Quem sabe sejamos convertidos num partido social-democrata, desses que na Europa administram com eficiência gonzaleana o capitalismo? Ou será que o futuro nos reserva como tarefa dirigir uma revolução política e social numa economia capitalista desenvolvida?

Mais do que nunca escrevo este artigo a dezessete dias do segundo turno - essas possibilidades estão colocadas. A historiografia petista pode ajudar a respondê-las, especialmente se derrubar - comparando nossa trajetória com a dos partidos comunistas e sociais-democratas no Brasil e no mundo - alguns mitos que se criaram dentro do próprio PT.

Por exemplo, o de que o nosso partido nada tem a ver com a tradição bolchevique que a história mostra ter sido várias vezes um partido de massas, com tendências, frações e alto grau de democracia interna.
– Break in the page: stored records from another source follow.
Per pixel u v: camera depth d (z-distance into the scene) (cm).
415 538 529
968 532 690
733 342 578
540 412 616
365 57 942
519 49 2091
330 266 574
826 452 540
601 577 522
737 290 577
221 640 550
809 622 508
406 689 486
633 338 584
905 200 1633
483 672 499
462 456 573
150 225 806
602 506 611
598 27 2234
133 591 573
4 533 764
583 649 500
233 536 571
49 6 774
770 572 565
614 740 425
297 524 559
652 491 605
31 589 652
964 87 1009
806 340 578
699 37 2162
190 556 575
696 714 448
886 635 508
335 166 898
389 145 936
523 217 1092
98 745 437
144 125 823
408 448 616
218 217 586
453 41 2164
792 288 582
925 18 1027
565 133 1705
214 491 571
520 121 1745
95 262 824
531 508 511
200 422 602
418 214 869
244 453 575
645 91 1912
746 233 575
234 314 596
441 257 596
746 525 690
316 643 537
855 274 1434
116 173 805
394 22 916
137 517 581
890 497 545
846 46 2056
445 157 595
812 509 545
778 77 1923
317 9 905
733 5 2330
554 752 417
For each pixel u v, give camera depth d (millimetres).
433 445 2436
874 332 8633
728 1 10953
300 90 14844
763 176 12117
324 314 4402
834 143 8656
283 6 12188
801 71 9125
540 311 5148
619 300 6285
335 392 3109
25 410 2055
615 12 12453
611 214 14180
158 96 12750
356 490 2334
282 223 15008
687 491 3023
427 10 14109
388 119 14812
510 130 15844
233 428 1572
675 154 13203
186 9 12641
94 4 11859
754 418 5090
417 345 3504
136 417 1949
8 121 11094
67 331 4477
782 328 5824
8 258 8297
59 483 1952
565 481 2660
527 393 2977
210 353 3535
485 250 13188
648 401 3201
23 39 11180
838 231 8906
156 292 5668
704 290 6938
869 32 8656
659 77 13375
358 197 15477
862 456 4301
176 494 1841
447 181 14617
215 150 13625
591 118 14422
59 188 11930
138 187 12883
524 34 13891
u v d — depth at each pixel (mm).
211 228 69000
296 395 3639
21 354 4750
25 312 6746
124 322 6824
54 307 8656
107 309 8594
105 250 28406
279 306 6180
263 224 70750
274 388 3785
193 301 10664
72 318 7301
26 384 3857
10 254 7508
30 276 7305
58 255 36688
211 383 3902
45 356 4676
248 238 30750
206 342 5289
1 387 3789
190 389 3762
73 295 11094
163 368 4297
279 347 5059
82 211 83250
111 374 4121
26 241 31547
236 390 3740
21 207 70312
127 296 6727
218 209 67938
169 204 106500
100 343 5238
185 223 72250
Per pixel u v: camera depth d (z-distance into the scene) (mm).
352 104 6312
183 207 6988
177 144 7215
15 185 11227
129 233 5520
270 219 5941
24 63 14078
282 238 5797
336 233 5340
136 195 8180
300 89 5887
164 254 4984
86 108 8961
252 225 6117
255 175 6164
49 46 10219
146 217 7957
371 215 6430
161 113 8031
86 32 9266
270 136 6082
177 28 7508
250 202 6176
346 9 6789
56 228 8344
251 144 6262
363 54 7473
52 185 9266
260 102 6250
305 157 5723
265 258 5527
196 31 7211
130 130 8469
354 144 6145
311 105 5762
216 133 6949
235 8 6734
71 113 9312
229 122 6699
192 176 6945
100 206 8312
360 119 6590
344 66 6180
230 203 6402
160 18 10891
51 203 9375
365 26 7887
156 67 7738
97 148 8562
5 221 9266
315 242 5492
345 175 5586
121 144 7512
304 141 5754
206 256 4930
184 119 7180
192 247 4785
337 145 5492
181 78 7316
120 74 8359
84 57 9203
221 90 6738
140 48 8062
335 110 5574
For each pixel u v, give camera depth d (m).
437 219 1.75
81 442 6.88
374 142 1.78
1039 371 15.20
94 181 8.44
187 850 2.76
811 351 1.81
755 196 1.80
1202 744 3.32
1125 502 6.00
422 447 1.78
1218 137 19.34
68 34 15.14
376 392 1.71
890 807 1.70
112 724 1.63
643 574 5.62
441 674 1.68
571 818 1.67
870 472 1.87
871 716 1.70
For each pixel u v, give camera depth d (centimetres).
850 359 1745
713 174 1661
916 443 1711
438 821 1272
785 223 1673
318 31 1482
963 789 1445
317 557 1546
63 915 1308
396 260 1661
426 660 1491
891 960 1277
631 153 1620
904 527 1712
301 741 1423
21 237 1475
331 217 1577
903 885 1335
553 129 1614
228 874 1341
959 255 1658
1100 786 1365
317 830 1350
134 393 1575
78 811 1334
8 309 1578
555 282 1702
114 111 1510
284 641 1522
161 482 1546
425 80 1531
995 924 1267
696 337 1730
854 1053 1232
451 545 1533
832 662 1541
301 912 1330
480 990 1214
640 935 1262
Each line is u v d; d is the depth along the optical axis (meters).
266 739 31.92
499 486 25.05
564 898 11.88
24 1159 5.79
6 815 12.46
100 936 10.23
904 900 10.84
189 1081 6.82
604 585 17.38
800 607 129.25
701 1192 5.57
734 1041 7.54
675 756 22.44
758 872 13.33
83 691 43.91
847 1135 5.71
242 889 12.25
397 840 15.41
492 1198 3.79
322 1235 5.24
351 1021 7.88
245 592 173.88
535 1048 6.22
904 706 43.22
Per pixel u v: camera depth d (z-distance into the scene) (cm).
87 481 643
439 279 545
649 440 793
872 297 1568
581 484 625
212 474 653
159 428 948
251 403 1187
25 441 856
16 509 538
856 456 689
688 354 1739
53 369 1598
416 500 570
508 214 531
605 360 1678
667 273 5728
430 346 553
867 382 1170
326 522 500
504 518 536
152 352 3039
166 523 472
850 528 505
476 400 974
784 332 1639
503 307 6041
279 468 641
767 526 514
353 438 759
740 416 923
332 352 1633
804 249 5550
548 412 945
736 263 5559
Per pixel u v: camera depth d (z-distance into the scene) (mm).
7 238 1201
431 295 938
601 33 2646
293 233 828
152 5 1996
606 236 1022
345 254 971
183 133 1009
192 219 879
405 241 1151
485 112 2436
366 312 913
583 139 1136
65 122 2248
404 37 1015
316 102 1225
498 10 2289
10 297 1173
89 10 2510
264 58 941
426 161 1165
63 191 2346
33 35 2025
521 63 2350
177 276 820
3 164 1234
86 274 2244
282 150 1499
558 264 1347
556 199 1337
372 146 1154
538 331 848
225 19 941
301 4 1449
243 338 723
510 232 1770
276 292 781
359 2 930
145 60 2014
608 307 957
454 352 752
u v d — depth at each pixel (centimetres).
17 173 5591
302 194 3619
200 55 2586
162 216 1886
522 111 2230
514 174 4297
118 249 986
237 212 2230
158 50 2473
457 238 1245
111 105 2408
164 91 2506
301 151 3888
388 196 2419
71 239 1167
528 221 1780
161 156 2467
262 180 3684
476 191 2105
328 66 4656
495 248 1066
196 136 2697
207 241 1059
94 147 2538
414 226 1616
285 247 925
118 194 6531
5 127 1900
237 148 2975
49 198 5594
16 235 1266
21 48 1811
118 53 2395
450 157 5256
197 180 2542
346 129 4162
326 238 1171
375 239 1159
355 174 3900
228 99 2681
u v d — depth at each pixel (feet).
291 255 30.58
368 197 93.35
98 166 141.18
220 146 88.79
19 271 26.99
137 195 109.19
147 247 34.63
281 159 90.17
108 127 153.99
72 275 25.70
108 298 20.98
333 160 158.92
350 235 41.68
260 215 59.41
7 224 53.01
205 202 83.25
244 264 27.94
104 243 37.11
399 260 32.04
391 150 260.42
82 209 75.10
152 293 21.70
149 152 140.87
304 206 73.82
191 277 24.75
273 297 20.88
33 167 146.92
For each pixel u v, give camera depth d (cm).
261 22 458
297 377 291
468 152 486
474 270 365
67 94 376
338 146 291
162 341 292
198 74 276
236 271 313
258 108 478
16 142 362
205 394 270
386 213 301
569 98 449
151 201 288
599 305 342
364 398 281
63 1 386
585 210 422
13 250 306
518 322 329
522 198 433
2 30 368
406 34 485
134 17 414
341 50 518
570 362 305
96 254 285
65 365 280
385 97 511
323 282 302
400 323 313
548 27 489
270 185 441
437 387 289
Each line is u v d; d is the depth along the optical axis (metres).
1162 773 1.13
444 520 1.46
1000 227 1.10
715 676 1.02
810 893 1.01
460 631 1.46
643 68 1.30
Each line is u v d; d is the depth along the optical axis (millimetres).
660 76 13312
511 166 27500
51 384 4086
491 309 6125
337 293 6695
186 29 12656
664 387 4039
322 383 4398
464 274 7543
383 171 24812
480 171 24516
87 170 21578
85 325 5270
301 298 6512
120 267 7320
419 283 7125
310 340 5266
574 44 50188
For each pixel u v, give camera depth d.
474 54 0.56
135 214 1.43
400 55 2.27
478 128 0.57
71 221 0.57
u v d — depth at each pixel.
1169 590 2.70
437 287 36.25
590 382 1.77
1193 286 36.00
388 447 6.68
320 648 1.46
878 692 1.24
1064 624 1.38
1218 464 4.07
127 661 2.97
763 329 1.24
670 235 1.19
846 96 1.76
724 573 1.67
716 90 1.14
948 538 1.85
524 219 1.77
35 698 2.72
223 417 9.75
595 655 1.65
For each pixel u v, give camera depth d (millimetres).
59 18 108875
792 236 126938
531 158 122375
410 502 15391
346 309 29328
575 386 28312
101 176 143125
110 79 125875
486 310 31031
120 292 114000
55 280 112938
Ou o mito de que o PT é imune aos erros dos Partidos sociais-democratas com os quais comungamos a forte âncora no movimento sindical e uma intensa ação parlamentar.

O estudo comparado pode nos fornecer pistas. Mas nosso futuro está sendo construído hoje, por nós. Nenhum partido cumpriu papel revolucionário na história apenas porque assim o desejou. Foram necessárias condições sociais que tornassem possível realizar o desejo.

Vivemos um momento em que aquelas condições estão sendo escritas através de linhas tortas, na exata medida em que mobilizamos a população na defesa de um programa de reformas radicais em nossa sociedade.

Como dizia o velho Engels, "enquanto a velha classe oprimida não está madura para promover ela mesma a sua emancipação, a maioria dos seus membros considera a ordem social existente a única possível e, politicamente, forma a cauda da classe capitalista, sua ala de extrema-esquerda. À medida, entretanto, que vai amadurecendo para a autodeterminação, constitui-se como um partido independente e elege seus próprios representantes e não os dos capitalistas. O sufrágio universal é, assim, o índice de amadurecimento da classe operária. No estado atual, não pode, nem poderá jamais, ir além disso; mas é o suficiente. No dia em que o termômetro do sufrágio universal registrar para os trabalhadores o ponto de ebulição, eles saberão tanto quanto os capitalistas o que lhes cabe fazer".

Valter Pomar é coordenador do programa de formação política geral do Instituto Cajamar.